== SUPPLIED ENTRIES

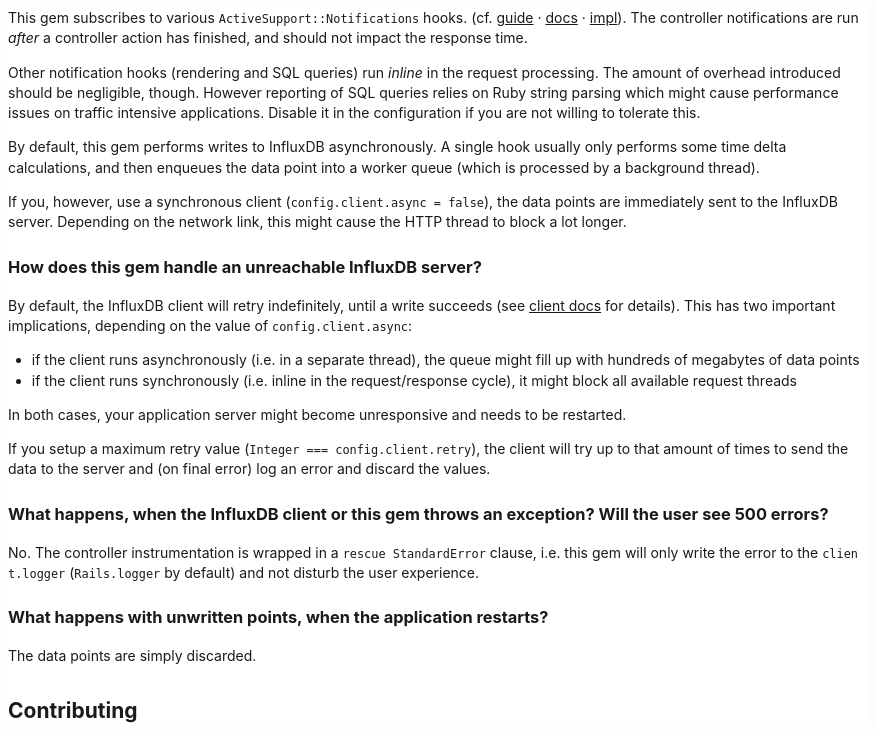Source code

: This gem subscribes to various `ActiveSupport::Notifications` hooks.
(cf. [guide][arn-guide] · [docs][arn-docs] · [impl][arn-impl]). The
controller notifications are run *after* a controller action has finished,
and should not impact the response time.

Other notification hooks (rendering and SQL queries) run *inline* in the
request processing. The amount of overhead introduced should be negligible,
though. However reporting of SQL queries relies on Ruby string parsing which
might cause performance issues on traffic intensive applications. Disable it in
the configuration if you are not willing to tolerate this.

By default, this gem performs writes to InfluxDB asynchronously. A single
hook usually only performs some time delta calculations, and then enqueues
the data point into a worker queue (which is processed by a background
thread).

If you, however, use a synchronous client (`config.client.async = false`),
the data points are immediately sent to the InfluxDB server. Depending on
the network link, this might cause the HTTP thread to block a lot longer.

[arn-guide]: http://guides.rubyonrails.org/v5.1/active_support_instrumentation.html#process-action-action-controller
[arn-docs]: http://api.rubyonrails.org/v5.1/classes/ActiveSupport/Notifications.html
[arn-impl]: https://github.com/rails/rails/blob/5-1-stable/actionpack/lib/action_controller/metal/instrumentation.rb#L30-L38

### How does this gem handle an unreachable InfluxDB server?

By default, the InfluxDB client will retry indefinitely, until a write
succeeds (see [client docs][] for details). This has two important
implications, depending on the value of `config.client.async`:

- if the client runs asynchronously (i.e. in a separate thread), the queue
  might fill up with hundreds of megabytes of data points
- if the client runs synchronously (i.e. inline in the request/response
  cycle), it might block all available request threads

In both cases, your application server might become unresponsive and needs
to be restarted.

If you setup a maximum retry value (`Integer === config.client.retry`),
the client will try up to that amount of times to send the data to the server
and (on final error) log an error and discard the values.

[client docs]: https://github.com/influxdata/influxdb-ruby#retry

### What happens, when the InfluxDB client or this gem throws an exception? Will the user see 500 errors?

No. The controller instrumentation is wrapped in a `rescue StandardError`
clause, i.e. this gem will only write the error to the `client.logger`
(`Rails.logger` by default) and not disturb the user experience.

### What happens with unwritten points, when the application restarts?

The data points are simply discarded.

## Contributing


[duplicate-points]: https://docs.influxdata.com/influxdb/v1.4/troubleshooting/frequently-asked-questions/#how-does-influxdb-handle-duplicate-points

====

# THE TASK
Retype every entry word for word, but do not carry over the pictures.

# ANSWER TO THE PROBLEM
Source code

: This gem subscribes to various `ActiveSupport::Notifications` hooks.
(cf. [guide][arn-guide] · [docs][arn-docs] · [impl][arn-impl]). The
controller notifications are run *after* a controller action has finished,
and should not impact the response time.

Other notification hooks (rendering and SQL queries) run *inline* in the
request processing. The amount of overhead introduced should be negligible,
though. However reporting of SQL queries relies on Ruby string parsing which
might cause performance issues on traffic intensive applications. Disable it in
the configuration if you are not willing to tolerate this.

By default, this gem performs writes to InfluxDB asynchronously. A single
hook usually only performs some time delta calculations, and then enqueues
the data point into a worker queue (which is processed by a background
thread).

If you, however, use a synchronous client (`config.client.async = false`),
the data points are immediately sent to the InfluxDB server. Depending on
the network link, this might cause the HTTP thread to block a lot longer.

[arn-guide]: http://guides.rubyonrails.org/v5.1/active_support_instrumentation.html#process-action-action-controller
[arn-docs]: http://api.rubyonrails.org/v5.1/classes/ActiveSupport/Notifications.html
[arn-impl]: https://github.com/rails/rails/blob/5-1-stable/actionpack/lib/action_controller/metal/instrumentation.rb#L30-L38

### How does this gem handle an unreachable InfluxDB server?

By default, the InfluxDB client will retry indefinitely, until a write
succeeds (see [client docs][] for details). This has two important
implications, depending on the value of `config.client.async`:

- if the client runs asynchronously (i.e. in a separate thread), the queue
  might fill up with hundreds of megabytes of data points
- if the client runs synchronously (i.e. inline in the request/response
  cycle), it might block all available request threads

In both cases, your application server might become unresponsive and needs
to be restarted.

If you setup a maximum retry value (`Integer === config.client.retry`),
the client will try up to that amount of times to send the data to the server
and (on final error) log an error and discard the values.

[client docs]: https://github.com/influxdata/influxdb-ruby#retry

### What happens, when the InfluxDB client or this gem throws an exception? Will the user see 500 errors?

No. The controller instrumentation is wrapped in a `rescue StandardError`
clause, i.e. this gem will only write the error to the `client.logger`
(`Rails.logger` by default) and not disturb the user experience.

### What happens with unwritten points, when the application restarts?

The data points are simply discarded.

## Contributing


[duplicate-points]: https://docs.influxdata.com/influxdb/v1.4/troubleshooting/frequently-asked-questions/#how-does-influxdb-handle-duplicate-points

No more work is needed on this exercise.